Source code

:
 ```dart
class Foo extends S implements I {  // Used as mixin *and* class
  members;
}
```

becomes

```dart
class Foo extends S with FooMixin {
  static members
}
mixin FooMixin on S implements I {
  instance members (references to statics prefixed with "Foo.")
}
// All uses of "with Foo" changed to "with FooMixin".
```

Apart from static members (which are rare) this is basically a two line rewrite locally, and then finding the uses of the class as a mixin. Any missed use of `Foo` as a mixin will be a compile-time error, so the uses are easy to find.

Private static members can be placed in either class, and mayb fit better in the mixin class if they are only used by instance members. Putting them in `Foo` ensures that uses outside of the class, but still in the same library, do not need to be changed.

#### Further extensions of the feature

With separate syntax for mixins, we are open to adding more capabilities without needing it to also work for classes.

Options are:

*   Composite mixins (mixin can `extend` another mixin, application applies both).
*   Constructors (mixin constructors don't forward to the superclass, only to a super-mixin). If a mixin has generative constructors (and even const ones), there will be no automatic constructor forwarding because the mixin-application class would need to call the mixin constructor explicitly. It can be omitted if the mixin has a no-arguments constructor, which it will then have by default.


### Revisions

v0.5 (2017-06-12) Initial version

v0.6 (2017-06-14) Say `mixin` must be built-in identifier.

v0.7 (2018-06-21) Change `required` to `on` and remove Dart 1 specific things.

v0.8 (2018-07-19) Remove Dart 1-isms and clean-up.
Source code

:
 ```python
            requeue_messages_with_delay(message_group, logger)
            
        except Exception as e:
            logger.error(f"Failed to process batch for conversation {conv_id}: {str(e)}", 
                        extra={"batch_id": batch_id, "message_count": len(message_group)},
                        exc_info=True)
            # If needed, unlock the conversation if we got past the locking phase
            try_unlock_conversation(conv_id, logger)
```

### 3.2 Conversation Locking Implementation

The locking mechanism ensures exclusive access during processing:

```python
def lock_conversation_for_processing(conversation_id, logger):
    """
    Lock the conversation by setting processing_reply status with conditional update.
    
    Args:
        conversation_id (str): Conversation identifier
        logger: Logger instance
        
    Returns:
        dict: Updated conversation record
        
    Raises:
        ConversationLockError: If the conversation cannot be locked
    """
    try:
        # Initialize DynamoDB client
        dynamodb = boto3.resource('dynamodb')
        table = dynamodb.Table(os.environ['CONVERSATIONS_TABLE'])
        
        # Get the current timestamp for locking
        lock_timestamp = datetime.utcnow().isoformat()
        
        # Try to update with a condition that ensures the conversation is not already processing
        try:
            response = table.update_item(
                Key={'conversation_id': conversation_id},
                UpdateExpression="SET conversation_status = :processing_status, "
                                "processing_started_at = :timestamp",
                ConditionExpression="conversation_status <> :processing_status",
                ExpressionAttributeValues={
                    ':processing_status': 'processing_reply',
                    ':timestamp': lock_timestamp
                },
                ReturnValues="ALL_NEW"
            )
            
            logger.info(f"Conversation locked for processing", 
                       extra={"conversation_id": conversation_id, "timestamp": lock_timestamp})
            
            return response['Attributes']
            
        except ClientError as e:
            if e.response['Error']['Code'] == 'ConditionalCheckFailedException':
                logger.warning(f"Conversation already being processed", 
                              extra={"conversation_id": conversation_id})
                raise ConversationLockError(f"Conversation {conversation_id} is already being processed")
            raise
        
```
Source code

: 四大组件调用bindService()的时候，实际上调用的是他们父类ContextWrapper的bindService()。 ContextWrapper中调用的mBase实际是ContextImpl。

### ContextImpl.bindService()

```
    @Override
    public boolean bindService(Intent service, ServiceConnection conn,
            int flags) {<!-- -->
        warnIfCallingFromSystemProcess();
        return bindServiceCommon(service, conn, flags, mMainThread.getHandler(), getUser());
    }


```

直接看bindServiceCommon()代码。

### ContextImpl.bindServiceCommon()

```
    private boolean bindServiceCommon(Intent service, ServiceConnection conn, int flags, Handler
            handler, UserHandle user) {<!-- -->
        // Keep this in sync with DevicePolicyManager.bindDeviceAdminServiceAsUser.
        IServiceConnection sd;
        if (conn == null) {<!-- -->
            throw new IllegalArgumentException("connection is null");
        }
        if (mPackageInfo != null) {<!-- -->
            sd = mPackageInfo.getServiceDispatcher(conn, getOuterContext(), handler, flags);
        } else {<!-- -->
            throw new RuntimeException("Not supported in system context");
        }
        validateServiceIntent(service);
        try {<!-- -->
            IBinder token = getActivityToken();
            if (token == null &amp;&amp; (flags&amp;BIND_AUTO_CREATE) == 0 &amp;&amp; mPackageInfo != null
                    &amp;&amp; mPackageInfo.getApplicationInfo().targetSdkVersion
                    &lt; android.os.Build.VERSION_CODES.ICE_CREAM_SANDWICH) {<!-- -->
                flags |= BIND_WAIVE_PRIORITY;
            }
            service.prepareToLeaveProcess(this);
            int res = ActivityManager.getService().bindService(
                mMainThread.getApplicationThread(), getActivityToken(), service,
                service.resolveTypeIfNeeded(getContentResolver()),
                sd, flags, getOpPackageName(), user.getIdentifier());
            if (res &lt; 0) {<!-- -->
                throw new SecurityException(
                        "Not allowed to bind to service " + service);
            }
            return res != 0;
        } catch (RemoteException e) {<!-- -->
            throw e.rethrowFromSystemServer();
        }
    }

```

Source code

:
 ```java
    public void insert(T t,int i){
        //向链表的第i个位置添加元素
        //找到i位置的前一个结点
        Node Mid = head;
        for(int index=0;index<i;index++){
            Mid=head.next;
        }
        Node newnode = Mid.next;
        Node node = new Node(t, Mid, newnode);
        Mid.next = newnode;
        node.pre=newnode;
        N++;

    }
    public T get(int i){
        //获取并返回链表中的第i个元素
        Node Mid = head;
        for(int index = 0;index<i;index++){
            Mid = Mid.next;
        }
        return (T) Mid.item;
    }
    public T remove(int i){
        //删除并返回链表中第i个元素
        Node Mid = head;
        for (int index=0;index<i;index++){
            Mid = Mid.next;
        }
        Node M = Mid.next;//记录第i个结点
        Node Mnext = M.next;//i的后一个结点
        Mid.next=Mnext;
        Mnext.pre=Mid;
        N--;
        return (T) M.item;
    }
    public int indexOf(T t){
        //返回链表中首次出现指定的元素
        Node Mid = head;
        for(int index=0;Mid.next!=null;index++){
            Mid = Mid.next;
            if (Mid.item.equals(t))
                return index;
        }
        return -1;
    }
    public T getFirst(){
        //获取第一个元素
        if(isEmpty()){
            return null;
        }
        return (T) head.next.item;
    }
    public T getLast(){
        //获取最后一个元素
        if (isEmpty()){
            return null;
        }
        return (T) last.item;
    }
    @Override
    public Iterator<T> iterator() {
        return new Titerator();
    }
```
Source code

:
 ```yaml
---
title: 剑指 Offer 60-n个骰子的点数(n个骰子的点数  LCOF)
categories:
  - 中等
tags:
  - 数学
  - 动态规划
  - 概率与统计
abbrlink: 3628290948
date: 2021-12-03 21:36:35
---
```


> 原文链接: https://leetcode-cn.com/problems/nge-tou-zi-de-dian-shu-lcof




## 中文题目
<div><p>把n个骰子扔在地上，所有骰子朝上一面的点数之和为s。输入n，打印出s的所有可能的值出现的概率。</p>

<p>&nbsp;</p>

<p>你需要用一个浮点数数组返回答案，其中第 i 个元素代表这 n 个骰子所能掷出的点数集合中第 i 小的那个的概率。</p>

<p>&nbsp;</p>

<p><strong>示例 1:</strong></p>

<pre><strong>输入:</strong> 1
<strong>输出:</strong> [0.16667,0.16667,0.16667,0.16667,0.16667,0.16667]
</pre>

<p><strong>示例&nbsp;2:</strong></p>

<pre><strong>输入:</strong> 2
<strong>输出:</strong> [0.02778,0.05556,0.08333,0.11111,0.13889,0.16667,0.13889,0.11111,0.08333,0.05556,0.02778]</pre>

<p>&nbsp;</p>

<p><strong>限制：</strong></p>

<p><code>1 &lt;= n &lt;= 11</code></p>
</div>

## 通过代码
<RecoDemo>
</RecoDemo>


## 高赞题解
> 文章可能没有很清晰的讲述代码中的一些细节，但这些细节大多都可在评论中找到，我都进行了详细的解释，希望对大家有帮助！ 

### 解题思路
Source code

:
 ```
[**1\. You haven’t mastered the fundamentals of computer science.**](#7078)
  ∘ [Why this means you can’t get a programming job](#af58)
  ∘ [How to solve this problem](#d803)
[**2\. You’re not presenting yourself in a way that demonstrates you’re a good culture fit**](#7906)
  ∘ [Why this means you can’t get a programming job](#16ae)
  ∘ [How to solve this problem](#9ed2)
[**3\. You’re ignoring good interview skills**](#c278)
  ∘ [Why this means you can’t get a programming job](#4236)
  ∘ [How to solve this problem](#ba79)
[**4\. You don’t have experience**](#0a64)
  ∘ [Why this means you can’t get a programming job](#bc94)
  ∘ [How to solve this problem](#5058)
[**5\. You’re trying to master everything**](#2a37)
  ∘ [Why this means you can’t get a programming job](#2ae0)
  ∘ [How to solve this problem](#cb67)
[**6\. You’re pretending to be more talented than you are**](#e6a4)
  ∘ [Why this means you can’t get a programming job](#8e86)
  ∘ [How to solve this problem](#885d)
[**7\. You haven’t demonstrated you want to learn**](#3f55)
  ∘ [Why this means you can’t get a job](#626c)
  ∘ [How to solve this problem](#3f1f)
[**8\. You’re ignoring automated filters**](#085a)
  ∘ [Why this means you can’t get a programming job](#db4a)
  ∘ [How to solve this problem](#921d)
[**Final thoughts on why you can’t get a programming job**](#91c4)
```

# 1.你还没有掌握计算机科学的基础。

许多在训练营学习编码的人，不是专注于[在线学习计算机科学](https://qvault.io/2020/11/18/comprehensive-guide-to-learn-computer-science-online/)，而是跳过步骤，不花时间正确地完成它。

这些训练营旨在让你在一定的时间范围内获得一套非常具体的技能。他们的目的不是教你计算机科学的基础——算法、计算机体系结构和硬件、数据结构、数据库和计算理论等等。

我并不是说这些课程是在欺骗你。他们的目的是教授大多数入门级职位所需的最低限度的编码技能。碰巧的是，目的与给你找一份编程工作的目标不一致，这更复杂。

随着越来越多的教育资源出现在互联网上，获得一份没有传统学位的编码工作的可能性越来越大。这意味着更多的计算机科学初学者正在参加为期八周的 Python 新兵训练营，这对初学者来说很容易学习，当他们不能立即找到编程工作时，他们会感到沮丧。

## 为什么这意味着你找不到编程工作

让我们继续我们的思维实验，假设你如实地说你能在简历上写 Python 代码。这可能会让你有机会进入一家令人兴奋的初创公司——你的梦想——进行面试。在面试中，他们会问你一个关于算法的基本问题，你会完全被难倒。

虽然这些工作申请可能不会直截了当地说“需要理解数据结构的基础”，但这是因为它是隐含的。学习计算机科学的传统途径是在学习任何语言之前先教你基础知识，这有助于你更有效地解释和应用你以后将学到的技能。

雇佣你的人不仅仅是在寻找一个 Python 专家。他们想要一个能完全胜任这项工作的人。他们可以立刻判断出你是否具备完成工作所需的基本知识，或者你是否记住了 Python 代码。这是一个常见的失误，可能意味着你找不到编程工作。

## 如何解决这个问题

______________________________

§ EXERCISE BRIEF
State the number of lines in the records that include "getActivityToken", and write nothing else.

§ ANSWER TO THE EXERCISE
2